**INSTRUCTION A:** Using the passage below on PET resin additives, decide whether each statement agrees with it. Give yes or no for each and quote the words from the passage that decide it. (i) The inorganic particles have a diameter under 1 μm. (ii) A dye must always be added to the PET resin. (iii) The preferred amount of inorganic particles is 25 to 50 ppm.
**INSTRUCTION B:** In the passage below on PET resin additives, what blue dye is named as an example?

**READING PASSAGE:**
'''

The inorganic particles used in the present invention are those inorganic particles of Fe3O4 or BaSO4 with a particle diameter smaller than 1 μm. In the synthesis process of the PET disclosed in the present invention, the inorganic particles are added at an amount ranging from 20 to 250 ppm, preferably from 25 to 50 ppm, based on the total PET resin weight.
For preventing the PET resin of the present invention from being apt to yellow color, a dye is optionally used for reducing Hunter's “b” value of the PET that is measured by a Hunter calorimeter. The dye can be a blue dye, such as C.I. Solvent Blue 104. The amount of the blue dye added is less than 3 ppm, preferably less than 2 ppm, and more preferably less than 1 ppm, based on the total PET weight.

'''

Collection entries:
'''

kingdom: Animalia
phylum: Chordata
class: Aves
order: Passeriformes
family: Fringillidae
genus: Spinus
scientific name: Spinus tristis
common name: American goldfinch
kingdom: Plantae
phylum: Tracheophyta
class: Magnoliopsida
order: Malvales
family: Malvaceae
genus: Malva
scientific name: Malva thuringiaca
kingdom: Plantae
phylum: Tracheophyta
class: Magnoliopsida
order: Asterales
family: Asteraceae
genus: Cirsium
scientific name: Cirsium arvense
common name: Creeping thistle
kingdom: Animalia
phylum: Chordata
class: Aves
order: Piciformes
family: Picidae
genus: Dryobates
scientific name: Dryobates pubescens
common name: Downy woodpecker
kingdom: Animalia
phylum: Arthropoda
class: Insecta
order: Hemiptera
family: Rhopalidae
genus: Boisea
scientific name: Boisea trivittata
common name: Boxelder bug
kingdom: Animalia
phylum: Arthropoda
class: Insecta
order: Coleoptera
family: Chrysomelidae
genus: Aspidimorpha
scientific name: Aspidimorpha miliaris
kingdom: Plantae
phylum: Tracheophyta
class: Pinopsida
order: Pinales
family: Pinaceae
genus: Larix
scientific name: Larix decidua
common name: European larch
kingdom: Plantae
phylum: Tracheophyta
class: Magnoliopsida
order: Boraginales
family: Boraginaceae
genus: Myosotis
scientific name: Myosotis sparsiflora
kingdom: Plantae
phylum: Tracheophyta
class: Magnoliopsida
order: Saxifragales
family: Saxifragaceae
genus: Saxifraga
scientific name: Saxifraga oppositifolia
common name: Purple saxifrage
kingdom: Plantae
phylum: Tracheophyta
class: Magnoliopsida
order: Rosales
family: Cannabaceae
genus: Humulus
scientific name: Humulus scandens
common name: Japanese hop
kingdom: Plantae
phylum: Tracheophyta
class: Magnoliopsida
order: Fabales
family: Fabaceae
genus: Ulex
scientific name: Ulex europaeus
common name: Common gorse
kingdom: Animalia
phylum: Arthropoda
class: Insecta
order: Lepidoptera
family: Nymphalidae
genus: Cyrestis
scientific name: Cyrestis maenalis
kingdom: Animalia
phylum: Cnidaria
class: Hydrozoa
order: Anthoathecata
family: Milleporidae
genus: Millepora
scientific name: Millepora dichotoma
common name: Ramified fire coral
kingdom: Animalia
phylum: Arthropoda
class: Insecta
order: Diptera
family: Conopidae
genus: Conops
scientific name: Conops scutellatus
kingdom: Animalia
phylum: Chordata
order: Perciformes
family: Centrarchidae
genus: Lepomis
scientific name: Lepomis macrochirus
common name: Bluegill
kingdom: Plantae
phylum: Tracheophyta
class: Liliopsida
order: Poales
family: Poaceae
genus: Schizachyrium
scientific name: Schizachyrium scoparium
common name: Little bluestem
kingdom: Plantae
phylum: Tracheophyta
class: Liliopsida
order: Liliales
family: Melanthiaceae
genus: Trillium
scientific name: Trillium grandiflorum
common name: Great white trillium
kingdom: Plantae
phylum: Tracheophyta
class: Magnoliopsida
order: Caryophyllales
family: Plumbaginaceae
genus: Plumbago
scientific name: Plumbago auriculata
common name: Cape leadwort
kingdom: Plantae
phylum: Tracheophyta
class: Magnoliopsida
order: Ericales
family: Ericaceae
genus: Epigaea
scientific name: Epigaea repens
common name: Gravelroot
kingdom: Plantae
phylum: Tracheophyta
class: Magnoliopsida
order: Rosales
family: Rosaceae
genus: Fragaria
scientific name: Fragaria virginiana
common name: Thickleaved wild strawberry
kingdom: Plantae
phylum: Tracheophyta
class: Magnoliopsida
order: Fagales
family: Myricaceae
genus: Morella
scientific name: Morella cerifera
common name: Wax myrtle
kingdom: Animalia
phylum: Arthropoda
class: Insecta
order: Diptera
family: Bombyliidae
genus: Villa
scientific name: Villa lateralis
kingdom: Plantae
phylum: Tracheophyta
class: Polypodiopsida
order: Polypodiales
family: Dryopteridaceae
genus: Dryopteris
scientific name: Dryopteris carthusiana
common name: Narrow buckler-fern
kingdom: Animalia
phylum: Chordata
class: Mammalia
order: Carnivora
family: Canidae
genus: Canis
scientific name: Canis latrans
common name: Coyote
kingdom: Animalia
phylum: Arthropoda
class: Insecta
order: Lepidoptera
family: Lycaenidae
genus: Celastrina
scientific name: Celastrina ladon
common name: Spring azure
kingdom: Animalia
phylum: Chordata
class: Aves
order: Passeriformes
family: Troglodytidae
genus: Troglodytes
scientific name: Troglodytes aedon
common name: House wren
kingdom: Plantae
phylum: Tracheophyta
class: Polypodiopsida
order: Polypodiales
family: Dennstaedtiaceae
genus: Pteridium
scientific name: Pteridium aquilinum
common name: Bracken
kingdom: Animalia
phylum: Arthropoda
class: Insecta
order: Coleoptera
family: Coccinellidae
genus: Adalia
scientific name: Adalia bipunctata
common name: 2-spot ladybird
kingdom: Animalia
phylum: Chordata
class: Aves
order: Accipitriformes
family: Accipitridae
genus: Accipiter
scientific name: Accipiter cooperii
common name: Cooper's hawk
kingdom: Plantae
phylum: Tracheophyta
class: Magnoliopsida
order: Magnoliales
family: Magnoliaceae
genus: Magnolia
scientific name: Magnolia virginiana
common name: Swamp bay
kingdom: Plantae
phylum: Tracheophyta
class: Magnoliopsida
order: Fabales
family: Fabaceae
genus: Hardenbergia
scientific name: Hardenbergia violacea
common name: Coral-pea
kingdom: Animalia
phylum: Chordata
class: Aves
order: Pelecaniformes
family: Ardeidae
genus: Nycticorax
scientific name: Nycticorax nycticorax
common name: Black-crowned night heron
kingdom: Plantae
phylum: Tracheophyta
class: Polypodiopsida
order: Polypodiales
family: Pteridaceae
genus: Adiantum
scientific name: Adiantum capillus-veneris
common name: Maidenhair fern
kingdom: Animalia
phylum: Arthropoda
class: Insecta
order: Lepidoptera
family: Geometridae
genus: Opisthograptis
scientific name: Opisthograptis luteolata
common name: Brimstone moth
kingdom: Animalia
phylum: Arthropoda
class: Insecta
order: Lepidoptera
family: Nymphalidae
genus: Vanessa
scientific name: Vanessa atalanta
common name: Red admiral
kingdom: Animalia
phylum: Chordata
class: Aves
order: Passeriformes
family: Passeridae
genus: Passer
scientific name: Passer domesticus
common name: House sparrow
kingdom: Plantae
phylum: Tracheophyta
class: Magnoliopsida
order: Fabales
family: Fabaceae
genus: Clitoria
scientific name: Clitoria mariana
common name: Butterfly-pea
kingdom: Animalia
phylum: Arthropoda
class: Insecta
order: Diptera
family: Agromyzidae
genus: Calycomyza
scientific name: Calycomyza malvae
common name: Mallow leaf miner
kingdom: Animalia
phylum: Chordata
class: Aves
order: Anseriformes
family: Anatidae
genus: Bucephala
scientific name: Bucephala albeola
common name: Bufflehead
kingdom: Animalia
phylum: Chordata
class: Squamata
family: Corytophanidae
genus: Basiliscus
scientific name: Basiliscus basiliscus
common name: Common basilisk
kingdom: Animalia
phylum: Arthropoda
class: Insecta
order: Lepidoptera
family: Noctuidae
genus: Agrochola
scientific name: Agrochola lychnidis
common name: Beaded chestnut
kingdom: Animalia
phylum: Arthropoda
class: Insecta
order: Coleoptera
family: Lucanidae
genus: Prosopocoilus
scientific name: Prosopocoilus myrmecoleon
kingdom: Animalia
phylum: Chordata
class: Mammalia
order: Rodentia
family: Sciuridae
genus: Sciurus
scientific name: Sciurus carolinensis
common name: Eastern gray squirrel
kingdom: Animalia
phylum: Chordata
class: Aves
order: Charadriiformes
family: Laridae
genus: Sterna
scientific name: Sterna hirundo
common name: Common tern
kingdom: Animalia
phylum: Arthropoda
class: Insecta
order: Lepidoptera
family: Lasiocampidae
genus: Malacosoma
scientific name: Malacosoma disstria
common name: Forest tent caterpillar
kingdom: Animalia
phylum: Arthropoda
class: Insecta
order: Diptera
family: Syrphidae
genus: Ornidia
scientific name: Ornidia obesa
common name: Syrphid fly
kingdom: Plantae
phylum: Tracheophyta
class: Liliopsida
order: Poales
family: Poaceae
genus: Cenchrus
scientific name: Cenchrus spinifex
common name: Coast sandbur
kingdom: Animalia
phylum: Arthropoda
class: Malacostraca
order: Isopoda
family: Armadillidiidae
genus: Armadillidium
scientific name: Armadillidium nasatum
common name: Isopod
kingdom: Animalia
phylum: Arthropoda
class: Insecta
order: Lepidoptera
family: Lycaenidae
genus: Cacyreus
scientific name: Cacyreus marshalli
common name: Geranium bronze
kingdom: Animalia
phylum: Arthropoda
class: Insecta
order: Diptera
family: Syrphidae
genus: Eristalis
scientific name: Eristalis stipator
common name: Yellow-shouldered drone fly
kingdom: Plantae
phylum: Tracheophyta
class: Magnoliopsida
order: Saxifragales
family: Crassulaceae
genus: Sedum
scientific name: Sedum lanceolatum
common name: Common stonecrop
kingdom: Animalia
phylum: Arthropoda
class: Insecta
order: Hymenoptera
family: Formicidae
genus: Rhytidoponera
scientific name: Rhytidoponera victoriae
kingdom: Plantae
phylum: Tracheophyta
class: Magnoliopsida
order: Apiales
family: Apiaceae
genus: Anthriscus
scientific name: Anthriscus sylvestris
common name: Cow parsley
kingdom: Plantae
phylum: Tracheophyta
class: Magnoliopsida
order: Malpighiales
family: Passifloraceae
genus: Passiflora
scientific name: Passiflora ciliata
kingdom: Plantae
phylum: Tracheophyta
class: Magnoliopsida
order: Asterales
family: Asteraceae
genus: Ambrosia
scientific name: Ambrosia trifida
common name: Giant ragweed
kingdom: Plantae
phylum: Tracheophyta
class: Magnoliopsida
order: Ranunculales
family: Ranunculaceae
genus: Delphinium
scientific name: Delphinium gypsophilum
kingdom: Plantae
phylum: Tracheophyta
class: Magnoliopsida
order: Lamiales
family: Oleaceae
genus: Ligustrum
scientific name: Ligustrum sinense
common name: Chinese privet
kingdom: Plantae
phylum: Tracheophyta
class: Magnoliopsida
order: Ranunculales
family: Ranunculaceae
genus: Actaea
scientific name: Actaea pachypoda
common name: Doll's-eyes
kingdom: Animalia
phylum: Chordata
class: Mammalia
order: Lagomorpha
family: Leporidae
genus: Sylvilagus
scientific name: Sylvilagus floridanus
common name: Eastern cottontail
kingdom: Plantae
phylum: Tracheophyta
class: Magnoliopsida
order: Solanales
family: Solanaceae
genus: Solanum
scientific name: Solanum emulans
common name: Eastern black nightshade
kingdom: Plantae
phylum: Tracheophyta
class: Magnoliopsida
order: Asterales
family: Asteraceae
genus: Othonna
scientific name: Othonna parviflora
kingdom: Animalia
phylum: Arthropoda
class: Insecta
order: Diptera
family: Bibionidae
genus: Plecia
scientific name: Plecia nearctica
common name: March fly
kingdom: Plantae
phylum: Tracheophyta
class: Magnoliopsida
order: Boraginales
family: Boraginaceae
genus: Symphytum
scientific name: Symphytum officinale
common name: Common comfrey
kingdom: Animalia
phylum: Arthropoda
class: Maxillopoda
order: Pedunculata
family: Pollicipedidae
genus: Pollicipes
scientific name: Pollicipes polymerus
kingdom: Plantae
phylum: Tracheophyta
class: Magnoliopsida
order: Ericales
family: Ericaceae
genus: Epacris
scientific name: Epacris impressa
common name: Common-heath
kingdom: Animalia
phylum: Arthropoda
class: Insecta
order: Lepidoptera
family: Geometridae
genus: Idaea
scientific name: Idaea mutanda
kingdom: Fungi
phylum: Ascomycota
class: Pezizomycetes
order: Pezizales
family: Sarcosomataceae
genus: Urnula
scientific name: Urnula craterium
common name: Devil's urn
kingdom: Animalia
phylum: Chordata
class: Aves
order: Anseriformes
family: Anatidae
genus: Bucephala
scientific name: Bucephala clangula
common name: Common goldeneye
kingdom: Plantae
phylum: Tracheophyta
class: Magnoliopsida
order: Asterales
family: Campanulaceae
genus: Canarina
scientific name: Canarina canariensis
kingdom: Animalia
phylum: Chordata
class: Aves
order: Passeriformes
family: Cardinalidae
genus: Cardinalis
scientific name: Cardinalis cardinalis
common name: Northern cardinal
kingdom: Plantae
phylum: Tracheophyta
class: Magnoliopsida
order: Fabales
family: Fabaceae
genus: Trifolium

'''

**RESPONSE A:**
(i) Yes: "with a particle diameter smaller than 1 μm"
(ii) No: "a dye is optionally used"
(iii) Yes: "preferably from 25 to 50 ppm"

**RESPONSE B:** C.I. Solvent Blue 104